■ **PASSAGE TO READ**:
Investing in Property ‘As Is’

A Reprint from the article “As Is” from Tierra Grande, a publication of
The Real Estate Center at Texas A&M University
April 2009 publication.

By Judon Fambrough

Texas real estate practitioners frequently asks whether residential property may be sold legally “as is.”

Knowing the correct answer helps brokers and sellers avoid legal woes. Both the Texas statutes and case law
address the issue.

Statutory Waivers

An “as-is” sale attempts to place the risk of purchasing property on the buyer. This contradicts the provisions of the Deceptive Trade Practices Act (DTPA) (Chapter 17, Texas Business and Commerce Code [TBCC]). The DTPA requires disclosure of all known defects and conditions that would influence the purchaser’s decision to buy. The statute replaces caveat emptor (let the buyer beware) with caveat vendor (let the seller beware).

Initially, the DTPA prohibited waivers. In 1995, however, the Texas Legislature amended the statute to permit written waivers by consumers. The consumer-buyer must possess equal bargaining power with the seller and be
represented by legal counsel not identified, suggested or selected by the defendant (the seller).

The waiver must be placed conspicuously in the sales contract in ten-point boldface type and entitled “Waiver of Consumer Rights.” The text must be similar to the prescribed language found in the statute.

While the DTPA recognizes waivers, they are rarely used because attorneys are reluctant to allow clients to enter such contracts because of the threat of malpractice. However, Texas courts (not legislators) have approved “as-is”
sales provisions under the proper circumstances.

Waivers Distinguished from ‘As-Is’ Agreements

Texas courts distinguish waivers from “as-is” sales arrangements. A waiver is a relinquishment of a known right. In this context, consumers knowingly agree in advance to relinquish any right to sue for a DTPA violation.

The DTPA may be violated by:
•conducting a false, misleading or deceptive practice,
•breaching an express or implied warranty (Uniform Commercial Code [UCC]
found in the TBCC, Sections 2.313, 2.314 and 2.315), or
•undertaking an unconscionable act as defined by the statute.

■ **SUPPLIED DATA**:
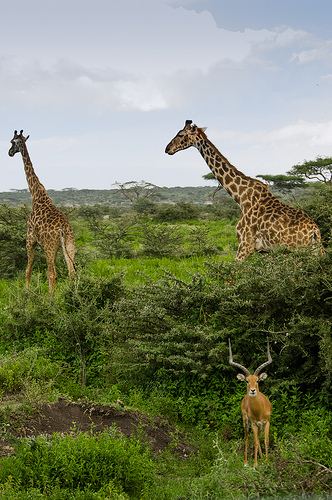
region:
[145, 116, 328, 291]
this is a giraffe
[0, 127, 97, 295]
this is a giraffe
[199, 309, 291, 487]
this is an impala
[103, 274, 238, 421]
a shrub of trees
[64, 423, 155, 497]
a shrub of trees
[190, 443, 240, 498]
a shrub of trees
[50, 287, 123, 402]
a shrub of trees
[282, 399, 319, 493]
a shrub of trees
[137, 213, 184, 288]
a shrub of trees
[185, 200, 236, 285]
a shrub of trees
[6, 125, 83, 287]
tall brown giraffe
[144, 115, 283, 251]
tall spotted giraffe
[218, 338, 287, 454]
antelope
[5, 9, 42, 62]
white clouds in blue sky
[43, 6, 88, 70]
white clouds in blue sky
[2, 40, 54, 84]
white clouds in blue sky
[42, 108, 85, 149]
white clouds in blue sky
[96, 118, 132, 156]
white clouds in blue sky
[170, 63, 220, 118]
white clouds in blue sky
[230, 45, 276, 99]
white clouds in blue sky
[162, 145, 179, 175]
Giraffe has brown nose.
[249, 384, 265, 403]
Animal has black nose.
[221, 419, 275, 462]
Animal has 4 brown legs.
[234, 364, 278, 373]
Large brown horns on animals head.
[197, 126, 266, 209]
Brown hair down back of giraffe's neck.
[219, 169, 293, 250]
Giraffe is brown and tan.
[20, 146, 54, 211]
Giraffe has long neck.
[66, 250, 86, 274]
Black hair on end of giraffe's tail.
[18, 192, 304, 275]
2 giraffes standing in grassy area.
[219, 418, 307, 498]
Animal standing near greenery.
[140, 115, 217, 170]
head of the giraffe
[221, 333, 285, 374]
antlers on the animal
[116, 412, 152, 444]
brown dirt on ground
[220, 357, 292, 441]
brown and white animal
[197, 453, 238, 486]
grass on the ground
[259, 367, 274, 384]
ear of the animal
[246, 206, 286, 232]
brown spots on animal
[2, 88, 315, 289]
two different giraffes in photo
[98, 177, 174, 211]
trees in the distance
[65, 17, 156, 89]
sky above the land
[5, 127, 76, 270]
giraffe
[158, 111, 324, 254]
brown spotted giraffe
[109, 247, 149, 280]
tall green and yellow grass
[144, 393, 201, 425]
tall green and yellow grass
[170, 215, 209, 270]
tall green and yellow grass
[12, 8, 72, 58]
white clouds in blue sky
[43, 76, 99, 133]
white clouds in blue sky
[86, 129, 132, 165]
white clouds in blue sky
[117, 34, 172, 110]
white clouds in blue sky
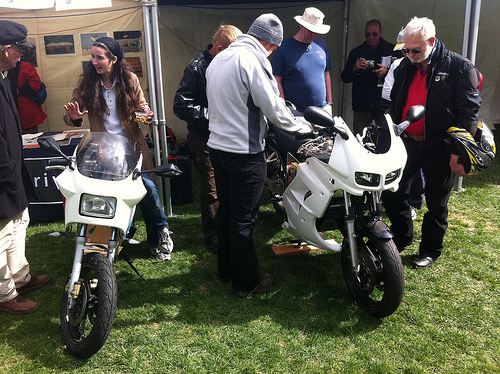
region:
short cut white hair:
[398, 17, 435, 42]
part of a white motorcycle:
[270, 94, 433, 311]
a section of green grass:
[144, 273, 391, 373]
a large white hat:
[292, 7, 333, 34]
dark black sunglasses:
[398, 40, 425, 55]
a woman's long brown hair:
[80, 55, 139, 122]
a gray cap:
[247, 12, 284, 44]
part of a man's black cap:
[0, 15, 38, 50]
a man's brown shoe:
[5, 286, 44, 313]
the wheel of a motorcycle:
[340, 220, 403, 314]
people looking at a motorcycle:
[171, 36, 477, 218]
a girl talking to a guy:
[2, 30, 125, 114]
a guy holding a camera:
[356, 52, 385, 80]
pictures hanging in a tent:
[48, 34, 88, 56]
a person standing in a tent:
[16, 68, 48, 136]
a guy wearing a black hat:
[1, 17, 29, 51]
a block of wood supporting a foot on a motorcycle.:
[268, 235, 325, 267]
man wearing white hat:
[303, 15, 321, 26]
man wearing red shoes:
[6, 298, 44, 313]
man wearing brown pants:
[202, 175, 213, 201]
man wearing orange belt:
[411, 130, 423, 143]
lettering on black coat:
[434, 69, 448, 86]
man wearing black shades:
[398, 46, 425, 53]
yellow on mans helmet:
[450, 125, 460, 132]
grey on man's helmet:
[478, 150, 488, 157]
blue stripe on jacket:
[246, 115, 256, 150]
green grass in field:
[205, 325, 240, 352]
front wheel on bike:
[341, 220, 416, 320]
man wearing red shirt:
[410, 87, 420, 98]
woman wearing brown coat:
[90, 115, 100, 125]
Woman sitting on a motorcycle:
[68, 35, 185, 258]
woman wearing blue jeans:
[140, 167, 172, 226]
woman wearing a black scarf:
[92, 34, 131, 65]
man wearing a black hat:
[2, 16, 32, 49]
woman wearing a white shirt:
[95, 80, 125, 142]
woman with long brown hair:
[68, 53, 138, 120]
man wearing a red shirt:
[405, 70, 434, 142]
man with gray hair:
[390, 7, 440, 68]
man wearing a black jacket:
[386, 60, 476, 120]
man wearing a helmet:
[448, 111, 498, 180]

■ **TASK ITEM**: According to the article on selling Texas property "as is," what are all the ways the DTPA may be violated?

■ **RESULT**:
- Conducting a false, misleading or deceptive practice
- Breaching an express or implied warranty (Uniform Commercial Code found in the TBCC, Sections 2.313, 2.314 and 2.315)
- Undertaking an unconscionable act as defined by the statute